Anita stood at the motel window, watching the bleary landscape of Levittown, Pennsylvania, bend sideways in the wind. Between the sheets of rain and frothing trees the hardware store and sad strip mall across the street became almost beautiful; she could imagine them as little white castles at the bottom of an aquarium.

“The news is on, Mutti!” called Janeen from one of the beds, and Anita turned, reluctantly, back toward the television. Her bowl of fluorescent orange macaroni and cheese, purchased from the diner downstairs, had grown cold and hard on her bed.

As expected, the anchors began with scenes of hurricane devastation, the reporters in the field blinking under the hoods of their yellow raincoats. Hurricane Curt, via mudslide, had killed over a dozen people in the Caribbean. Much of the South had lost power as the storm grinded its way up the coast, and train travel had been shut down at Trenton, forcing Anita and Janeen to find a motel the night before.

“Look at that,” Anita said now. “It’s turning.” The satellite image showed Trenton under one of the storm’s long fingers, its eye poised to follow a dotted-line path out to sea.

“That’s a relief,” Janeen said, chewing the straw of her Coke. The lights flickered, and both of them tensed, but the electricity held.
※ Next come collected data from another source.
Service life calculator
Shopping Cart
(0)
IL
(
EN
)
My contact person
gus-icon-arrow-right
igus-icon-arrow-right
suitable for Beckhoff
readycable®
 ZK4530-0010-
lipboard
Neither of them said aloud what they both hoped: that the news would shift to other stories, that they’d hear Klaus had been apprehended. With every minute that ticked past, Anita wondered how much closer he could have gotten to freedom. A full day had passed in which Margaret could have turned him in, and hadn’t. The two of them could be on their way to a remote island—would the storm have stopped them? He could have driven west. By now he could be close to Alaska. In any case, Anita knew that wherever he went, this time, he’d be careful. He’d ensure nobody would ever find him.

After the storm coverage ended, the anchors relayed the news of a failed mission in Vietnam that had taken the lives of thirty-six helicopter pilots, then a report of a fire in Philadelphia at the home of four Penn students: fortunately, nobody was hurt.

“You see?” Anita said, swigging Coke. “Candles.”

When the broadcast ended, again with no mention of Henry Klein or Klaus Eisler, Janeen dropped her head. She sat cross-legged on the bed, her bowl in her lap. “ Liebchen ,” Anita began, her voice cracking. What to say? Apprehending Klaus will not bring your father back? “I do not want you to be disappointed if Grete lied to us.”